Faktor kedua, prospek dorongan likuiditas lewat stimulus fiskal terutama belanja modal yang didukung oleh penurunan suku bunga acuan Bank Indonesia 7 Day Reverse Repo Rate (BI-7DRRR) ke arah 3,50% yang telah terealisasi minggu lalu. Khusus terkait pelonggaran moneter, ke depan sebaiknya BI-7DRRR tidak diturunkan lagi ke bawah 3,50%.
“Hal ini penting karena dua alasan yaitu pertimbangan eksternal terkait masih sangat besarnya ketidakpastian arah pergerakan aset global di 2021 yang pasti akan berdampak pada stabilitas rupiah," tegas Adrian.

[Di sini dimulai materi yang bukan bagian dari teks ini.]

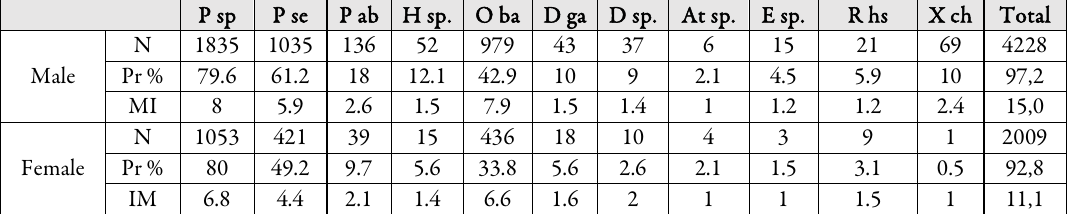
Table 3. Prevalence (Pr %) and mean intensity (MI) of R. rattus ectoparasites depending on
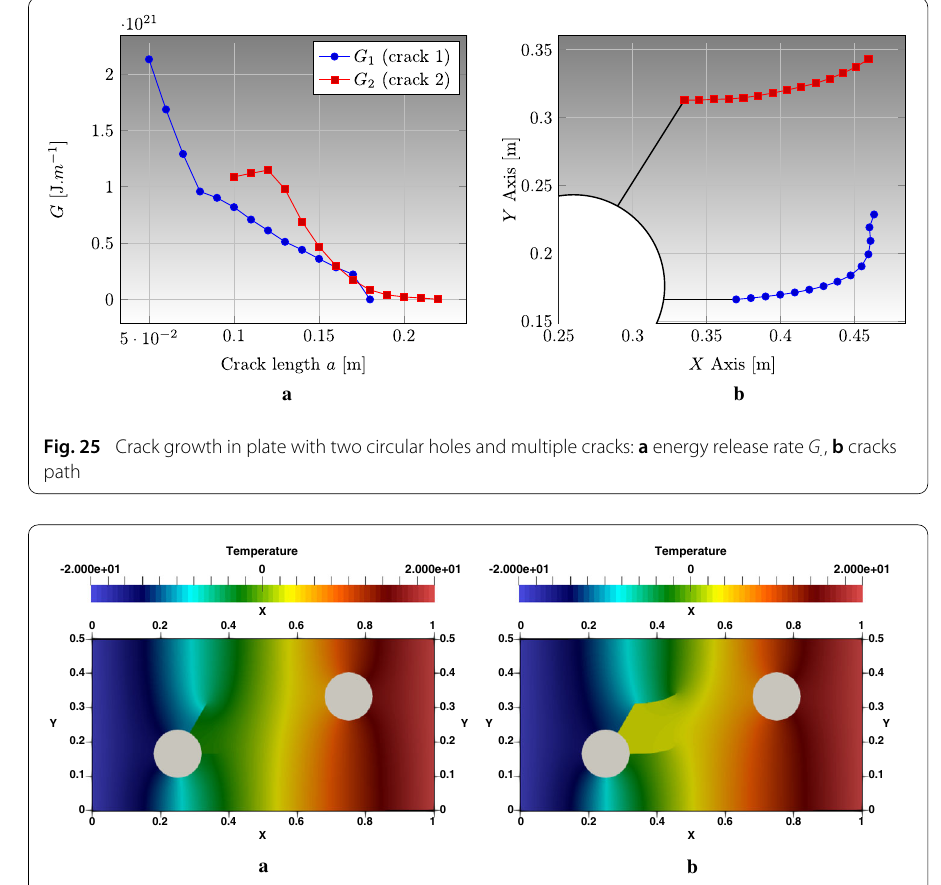
Displacements are more pronounced over e y direction; Fig. 27a, b stand for respectively e y -displacement at initial state and at 13 (cid:14) a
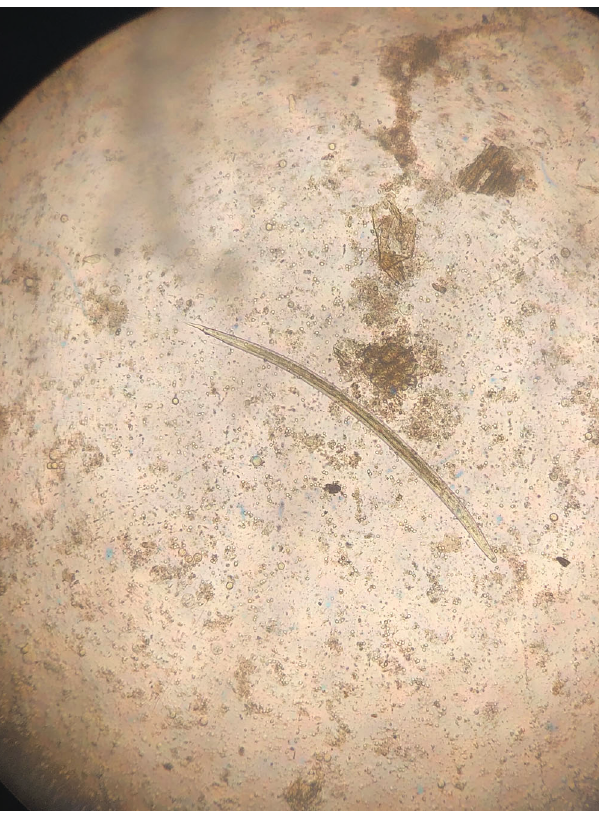
Figure 8: Trichostrongylus sp. (head rounded, short-sized larva, the tail of sheath is short, and bearing one or two tuberosities). Third- stage larvae.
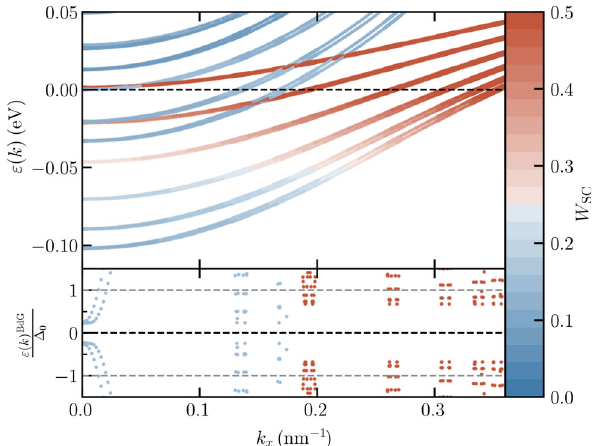
FIG. 6. Top: Band structure in the normal state at V − 0 . 15 V. Color indicates the weight of the state in the super- 0 for FIG. 5. Eigenstates of the Hamiltonian Eq. (4) at k x ¼ − 0 . 15 V, V 0 V, and V 0 . 2 V. Panels (a) – (c) show V conductor. Hybridization between states is seen by the changing g ¼ g ¼ g ¼ color of the subbands. Bottom: Band structure of the system in the electrostatic potential for reference purposes, with horizontal the superconducting state. The induced gap in each subband lines denoting the bottom of each band below the Fermi energy. depends on the hybridization to the superconductor. It can The color scale indicates the weight in the superconductor, and in clearly be seen that bands with stronger hybridization (red) are the semiconducting part, the intensity indicates the square characterized by a larger induced gap. Here we used the same modulus of the eigenstate. Panels (d) – (f) show the eigenfunctions parameters as in Figs. 5(a) and explicitly with the same color coding.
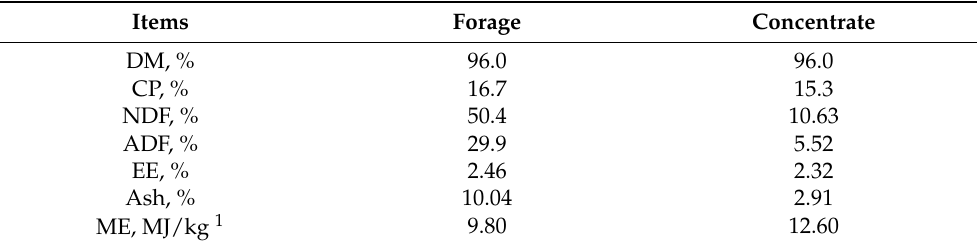
Table 1. Chemical composition of the natural pasture (forage) on the rangeland and the supplemen- tary concentrate feed (%, DM). Items Forage Concentrate DM, % 96.0 96.0 CP, % 16.7 15.3 NDF, % 50.4 ADF, % Ash,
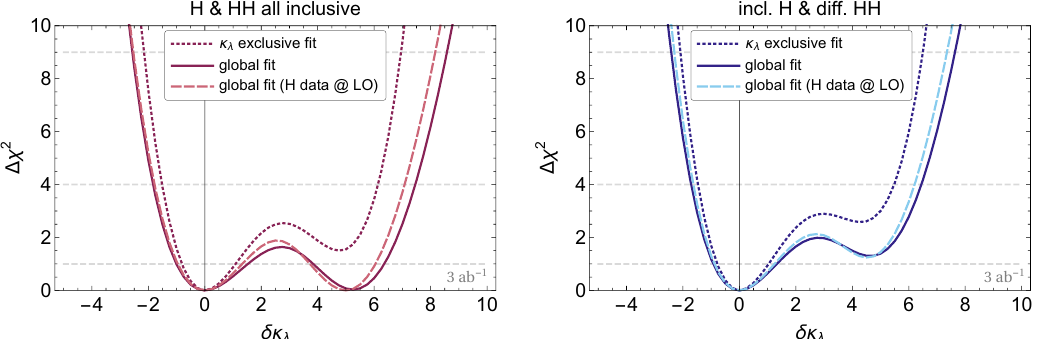
Figure 4 . Left: the solid curve shows the global (cid:31) 2 as a function of the corrections to the Higgs trilinear self-coupling obtained from a (cid:12)t exploiting inclusive single Higgs and inclusive double Higgs observables. The dashed line shows the (cid:12)t obtained by neglecting the dependence on (cid:14)(cid:20) (cid:21) in single- Higgs observables. The dotted line is obtained by exclusive (cid:12)t in which all the EFT parameters, except for (cid:14)(cid:20) (cid:21) , are set to zero. Right: the same but using di(cid:11)erential observables for double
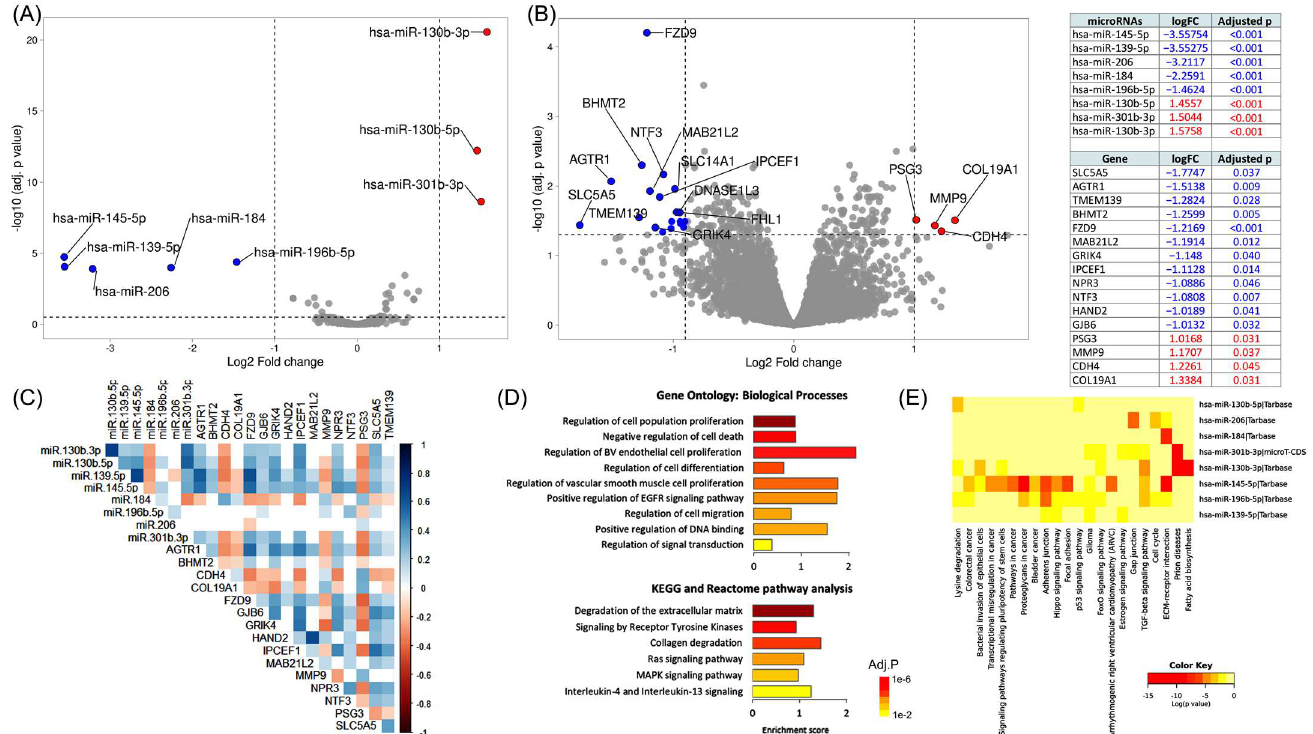
Figure 2. Identification of recurrence-specific differentially expressed genes. RNA-seq and microRNA-seq analysis of 467 tissue specimens of PTC patients in The Cancer Genome Atlas (TCGA) database integrated with clinical data, pathological data, molecular landscape, and survival information. By comparing the transcriptome signature of 46 recurrent and 441 disease-free patients, we identified a panel of eight deregulated microRNAs and 16 deregulated mRNAs associated with disease recurrence and/or progression. ( A ) Volcano plot and table showing differentially expressed microRNAs in recurrent cohorts compared with the non-recurrence group. The significance threshold was set at a false discovery rate (FDR) < 0.05 and a |log2 fold change (logFC)| > 1.0. Three upregulated genes in red and five downregulated genes in blue are shown. ( B ) Volcano plot and table showing differentially expressed mRNAs/lncRNAs in recurrent cohorts compared with the non-recurrence group. Four upregulated genes in red and 12 downregulated genes in blue are shown. ( C ) Co-expression analysis of genes and miRNAs. Spearman’s correlation analysis was performed. In the correlation matrix, red color shows a positive correlation and blue shows a negative correlation. ( D ) Functional enrichment analysis of DEGs. ( E ) Pathway enrichment analysis of DEmiRs using Diana lab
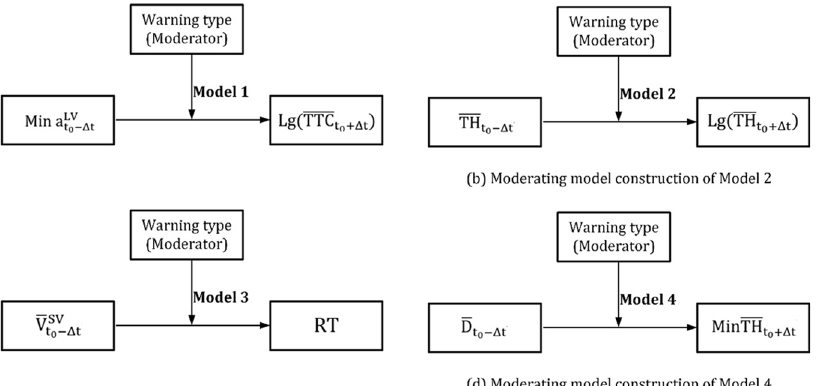
Figure 8 Three models with signi fi cant moderating effects of FCW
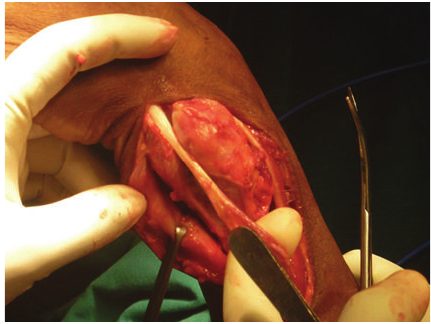
Figure 6: ECU tendon isolated.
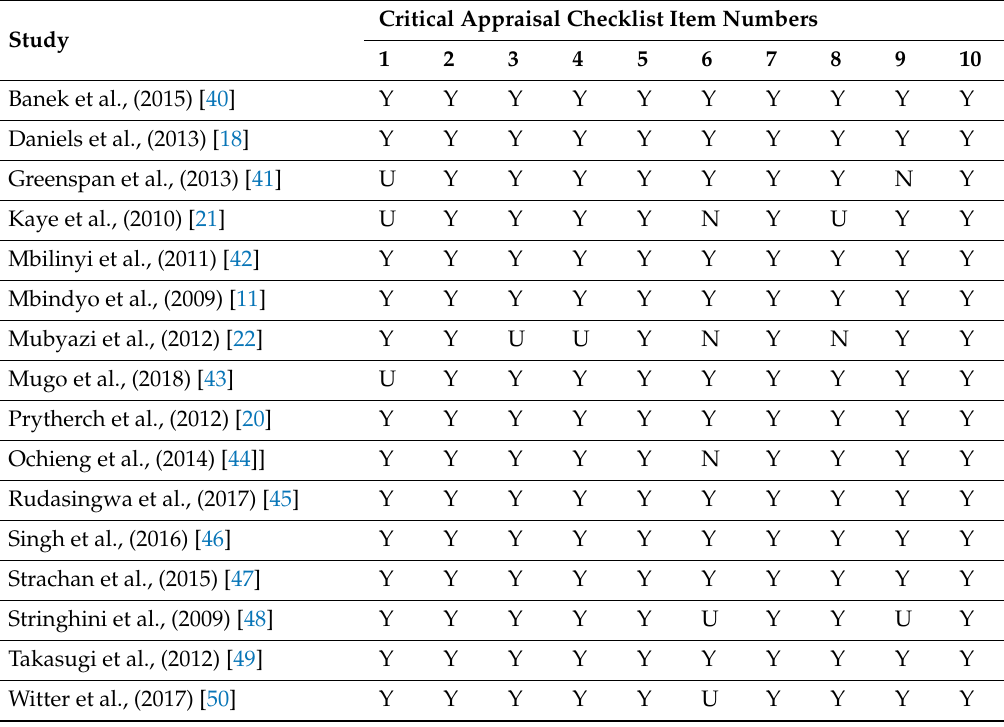
Table 5. Methodological quality of qualitative studies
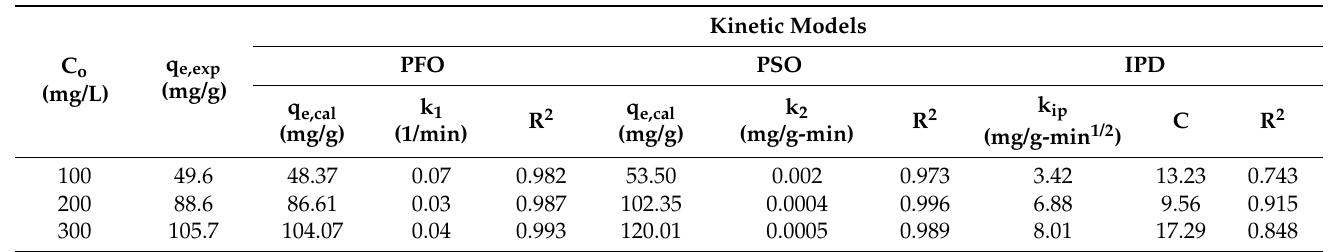
Table 3. Kinetic modeling parameters for MO adsorption on CHt@MgO.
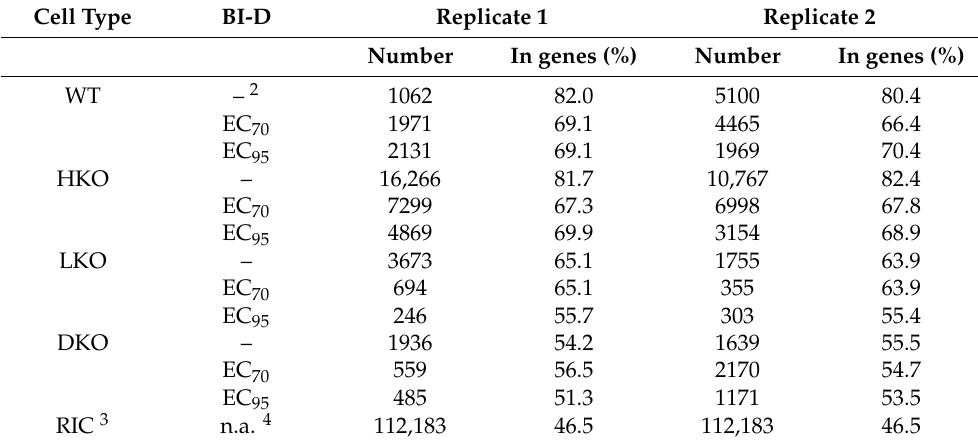
Table 1. Integration sites in BI-D-treated HEK239T cells 1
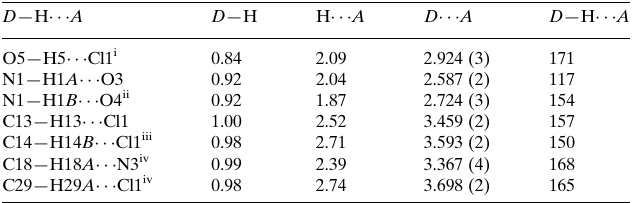
Hydrogen-bond geometry (A˚ , (cid:4)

Selain itu, lanjut dia, dari sisi domestik untuk menjaga agar monetary tank tidak terlalu kosong. Sehingga dapat mencegah munculnya komplikasi saat akan dilakukannya normalisasi moneter pasca 2022/2023
Adapun faktor ketiga, lanjut Adrian, terhambatnya dorongan fiskal oleh kelambanan tata administratif (business processes) sehingga pengeluaran Anggaran Pendapatan dan Belanja Negara (APBN) hanya akan mencapai maksimum 85-90% dari yang telah dianggarkan
Adapun dari sisi penerimaan, APBN juga akan terkendala oleh kurangnya penerimaan pajak sebagai akibat dari belum pulih sepenuhnya kondisi perekonomian dan berbagai insentif penurunan pajak yang telah dan akan diberikan.
Kendala sisi penerimaan dan keperluan untuk menjaga arus kas APBN berpotensi menghambat efektivitas dari rencana stimulus fiskal.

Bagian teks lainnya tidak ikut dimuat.